The holidays are over and once again we are back to the reality of everyday life.
And the harsh reality is that life is getting harder and harder for the ordinary Filipino.
No less than the country’s statisticians have noted that the country’s inflation rate accelerated to 1.8 percent last December 2025, from the 1.5 percent recorded in November.
Meanwhile, the Bangko Sentral ng Pilipinas (BSP) has acknowledged that – and we're quoting the central bank's actual statement here – “the outlook for domestic economic growth has weakened further... Business sentiment has continued to decline on governance concerns and uncertainty over global trade policy."
The shadow of the billion-peso flood-control corruption scandal still hangs heavily on our political and economic life.

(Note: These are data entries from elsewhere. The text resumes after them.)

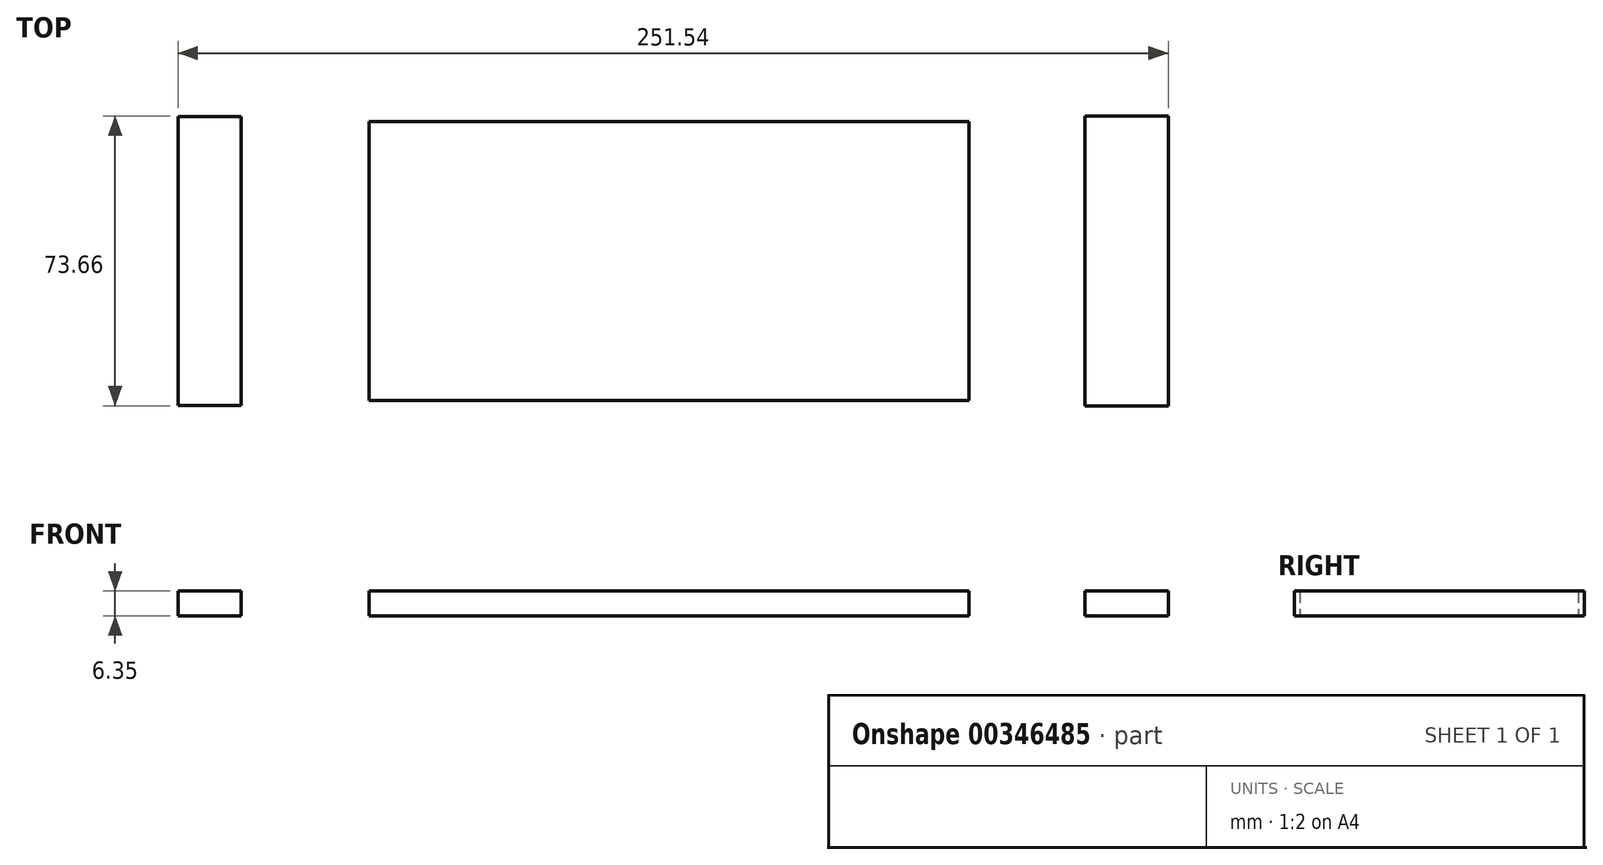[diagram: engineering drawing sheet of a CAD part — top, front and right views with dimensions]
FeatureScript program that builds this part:
annotation { "Feature Type Name" : "Feature", "Feature Type Description" : "" }
export const myFeature = defineFeature(function(context is Context, id is Id, definition is map)
    precondition{}
    {
        {
            var Q0;
            Q0=qCreatedBy(makeId("Top.planeOp"),FACE);
            var sketch = newSketch(context, id + "F0", { "sketchPlane" : qUnion([Q0])});
            skLineSegment(sketch, "E0.bottom", {"start": v(-76.2, -35.42) * mm, "end": v(76.2, -35.42) * mm});
            skLineSegment(sketch, "E0.top", {"start": v(-76.2, 35.42) * mm, "end": v(76.2, 35.42) * mm});
            skLineSegment(sketch, "E0.left", {"start": v(-76.2, -35.42) * mm, "end": v(-76.2, 35.42) * mm});
            skLineSegment(sketch, "E0.right", {"start": v(76.2, -35.42) * mm, "end": v(76.2, 35.42) * mm});
            skPoint(sketch, "E0.middle", {"position": v(0, 0) * mm});
            skLineSegment(sketch, "E1.bottom", {"start": v(-124.73, -36.7) * mm, "end": v(-108.66, -36.7) * mm});
            skLineSegment(sketch, "E1.top", {"start": v(-124.73, 36.7) * mm, "end": v(-108.66, 36.7) * mm});
            skLineSegment(sketch, "E1.left", {"start": v(-124.73, -36.7) * mm, "end": v(-124.73, 36.7) * mm});
            skLineSegment(sketch, "E1.right", {"start": v(-108.66, -36.7) * mm, "end": v(-108.66, 36.7) * mm});
            skPoint(sketch, "E1.middle", {"position": v(-116.7, 0) * mm});
            skLineSegment(sketch, "E2.bottom", {"start": v(126.8, -36.83) * mm, "end": v(105.65, -36.83) * mm});
            skLineSegment(sketch, "E2.top", {"start": v(126.8, 36.83) * mm, "end": v(105.65, 36.83) * mm});
            skLineSegment(sketch, "E2.left", {"start": v(126.8, -36.83) * mm, "end": v(126.8, 36.83) * mm});
            skLineSegment(sketch, "E2.right", {"start": v(105.65, -36.83) * mm, "end": v(105.65, 36.83) * mm});
            skPoint(sketch, "E2.middle", {"position": v(116.23, 0) * mm});
            skLineSegment(sketch, "E3", {"start": v(-115.9, 0.49) * mm, "end": v(0, 0) * mm});
            skLineSegment(sketch, "E4", {"start": v(0, 0) * mm, "end": v(116.23, 0) * mm});
            skSolve(sketch);
        }
        {
            var Q0;
            Q0 = qSketchRegion(id + "F0", true);
            extrude(context, id + "F1", {"entities" : qUnion([Q0]), "depth" : 6.35 * mm});
        }
    });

Not only that, the public is still waiting in vain for the much-promised “accountability”; months after the flood control scandal broke out, high-ranking officials who are suspected of having raked in billions from looting the public treasury still walk free.
And both the rising rate of inflation and the weakening outlook for domestic growth is indicative of how the business sector itself is losing trust in the Marcos administration’s ability to resolve not only the flood-control scandal but also the still pressing problems of inflation, unemployment, stagnating economic opportunities, and managing an increasingly volatile global situation.
The final years of the first Marcos regime showed that when big business feel the pinch of unfettered corruption and oppression, they will mobilize their resources to feed the anger of the masses.
Whether business will now join the persistent calls of the public for genuine change in governance is a matter of “when,” not “if.”